Charles Laughton

I few days ago I was re-watching one of my very favourite old movies ‘Hobson’s Choice’ starring Charles Laughton. Laughton originally a Yorshireman born in Scarborough made an impressive career in Hollywood in a number of well regarded movies such as Mutiny on the Bounty and Witness for the Prosecution. He was married to another Hollywood great, Elsa Lanchester who is came to prominence as the Bride of Frankenstein. My watching Hobson’s Choice, promoted YouTube to offer me a selection of pieces by Laughton of which I had previously been unaware and it is these that I wish to share with you.

Laughton’s voice, equally capable of a penetrating, theatre-filling shout and a soft, velvety tone, first appeared on 78-rpm records with the release of five British Regal Zonophone 10-inch discs entitled Voice of the Stars issued annually from 1934 to 1938. These featured short soundtrack snippets from the year’s top films. He is heard on all five records in, respectively, The Private Life of Henry VIII, The Barretts of Wimpole Street, Mutiny on the Bounty, I, Claudius (curiously, since this film was unfinished and thus never released), and Vessel of Wrath. In 1937 he recorded Lincoln’s Gettysburg Address on a 10-inch Columbia 78, having made a strong impression with it in Ruggles of Red Gap.

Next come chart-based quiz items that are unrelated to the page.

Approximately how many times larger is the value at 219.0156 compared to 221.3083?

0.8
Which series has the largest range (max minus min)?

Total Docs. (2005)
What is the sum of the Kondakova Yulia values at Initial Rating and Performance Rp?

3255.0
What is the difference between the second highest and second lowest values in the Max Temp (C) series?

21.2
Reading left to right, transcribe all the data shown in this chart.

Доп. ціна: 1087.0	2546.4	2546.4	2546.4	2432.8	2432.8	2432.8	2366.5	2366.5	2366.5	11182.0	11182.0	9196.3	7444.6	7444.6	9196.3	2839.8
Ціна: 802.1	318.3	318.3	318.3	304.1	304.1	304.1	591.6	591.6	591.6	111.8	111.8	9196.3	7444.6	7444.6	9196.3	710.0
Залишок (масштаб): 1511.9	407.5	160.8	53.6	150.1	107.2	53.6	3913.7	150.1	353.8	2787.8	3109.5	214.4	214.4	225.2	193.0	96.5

He made several other spoken-word recordings, one of his most famous being his one-man album of Charles Dickens’ Mr. Pickwick’s Christmas, a twenty-minute version of the Christmas chapter from Dickens’ The Pickwick Papers. It was first released by American Decca in 1944 as a four-record 78-rpm set, but was afterward transferred to LP. It frequently appeared on LP with a companion piece, Decca’s 1941 adaptation of Dickens’s A Christmas Carol, starring Ronald Colman as Scrooge. Both stories were released together on a CD for Christmas 2005.

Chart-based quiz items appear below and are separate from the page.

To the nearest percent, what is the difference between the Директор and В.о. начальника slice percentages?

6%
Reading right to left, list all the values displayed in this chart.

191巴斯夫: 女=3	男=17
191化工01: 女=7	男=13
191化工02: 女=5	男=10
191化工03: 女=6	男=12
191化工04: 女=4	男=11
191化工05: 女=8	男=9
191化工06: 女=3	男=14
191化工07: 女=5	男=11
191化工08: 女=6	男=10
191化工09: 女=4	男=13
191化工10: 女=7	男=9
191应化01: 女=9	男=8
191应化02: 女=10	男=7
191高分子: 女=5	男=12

In 1943, Laughton recorded a reading of the Nativity story from St. Luke’s Gospel and this was released in 1995 on CD on a Nimbus Records collection entitled Prima Voce: The Spirit of Christmas Past. A Brunswick/American Decca LP entitled Readings from the Bible featured Laughton reading Garden of Eden, The Fiery Furnace, Noah’s Ark, and David and Goliath. It was released in 1958. Laughton had previously included several Bible readings when he played the title role in the film Rembrandt. Laughton also narrated the story on the soundtrack album of the film that he directed, Night of the Hunter, accompanied by the film’s score. This album has also been released on CD. Also, and derived from the film they made together, a complete radio show in June 1945 of The Canterville Ghost was broadcast which featured Laughton and Margaret O’Brien. It has been issued on a Pelican LP.

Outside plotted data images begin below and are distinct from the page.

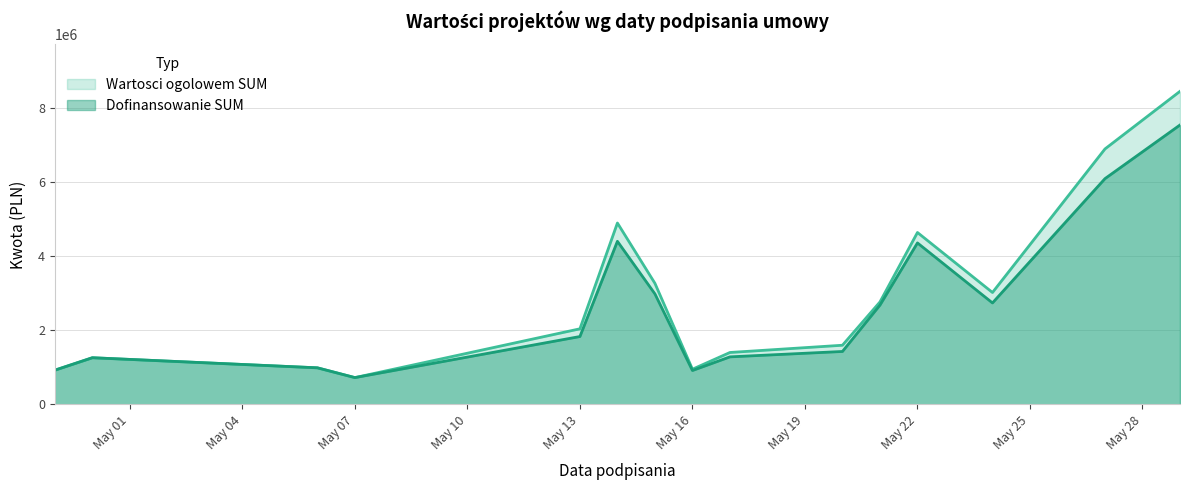

At which label does Wartosci ogolowem SUM reach its minimum?

May 07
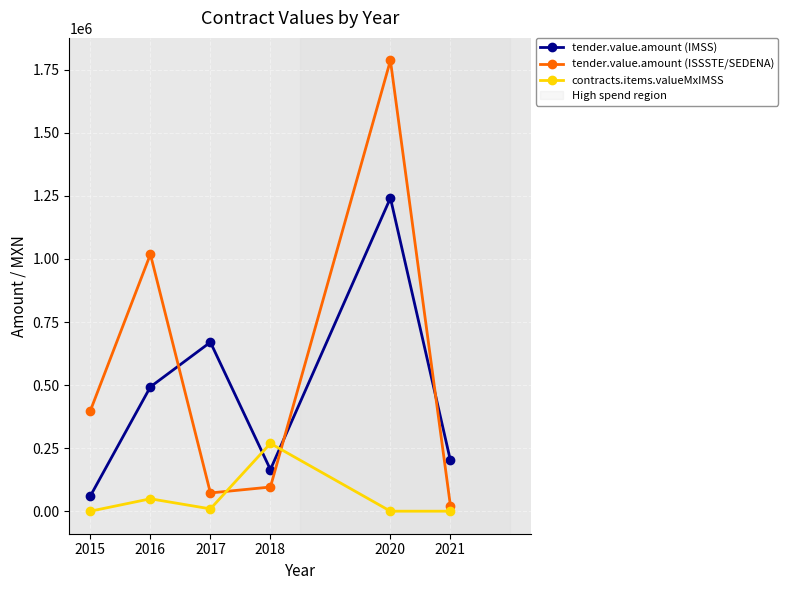

Which series has the largest total across all categories?

tender.value.amount (ISSSTE/SEDENA)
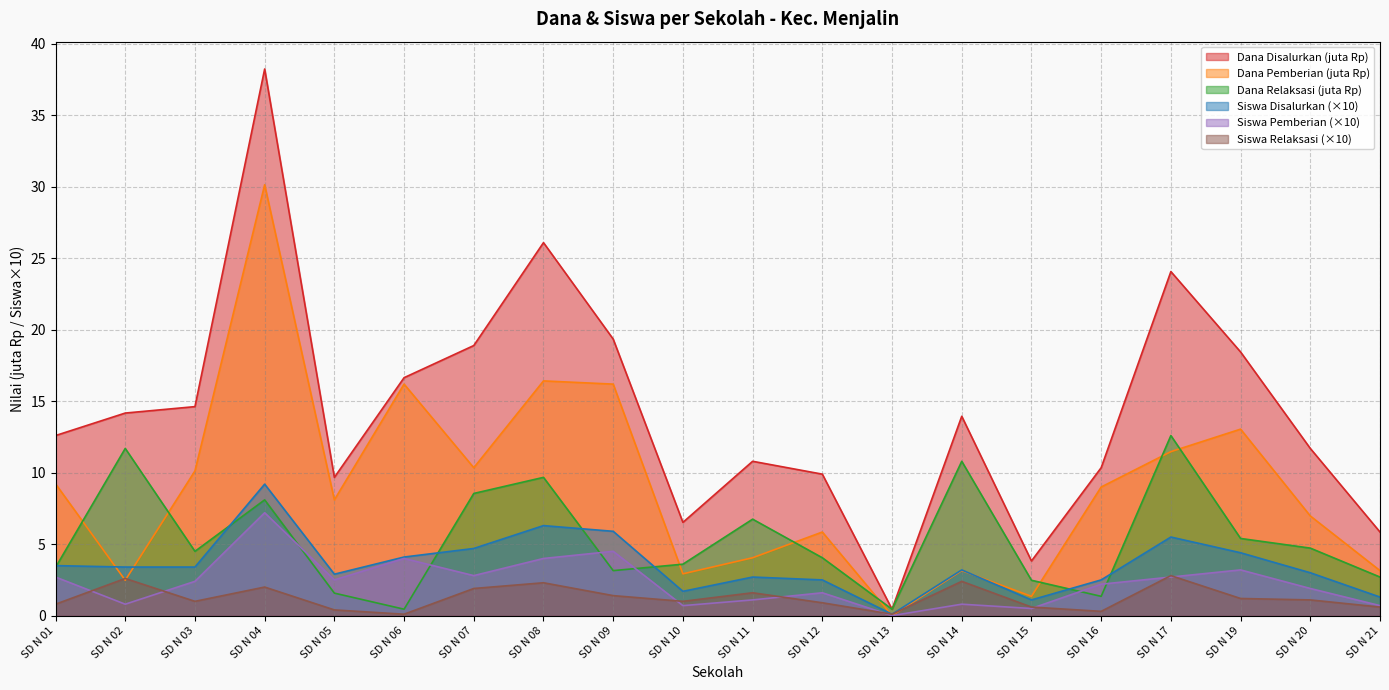

How many values in the Siswa Pemberian series exceed 2?

11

A two-LP Capitol Records album was released in 1962, the year of Laughton’s death, entitled The Story Teller: A Session with Charles Laughton. Taken from Laughton’s one-man stage shows, it compiles dramatic readings from several sources. Three of the excerpts are broadcast annually on a Minnesota Public Radio Thanksgiving program entitled Giving Thanks. The Story Teller won a Grammy in 1962 for Best Spoken Word Recording. Although the album has yet to be released on compact disc, it can now be heard in its entirety online.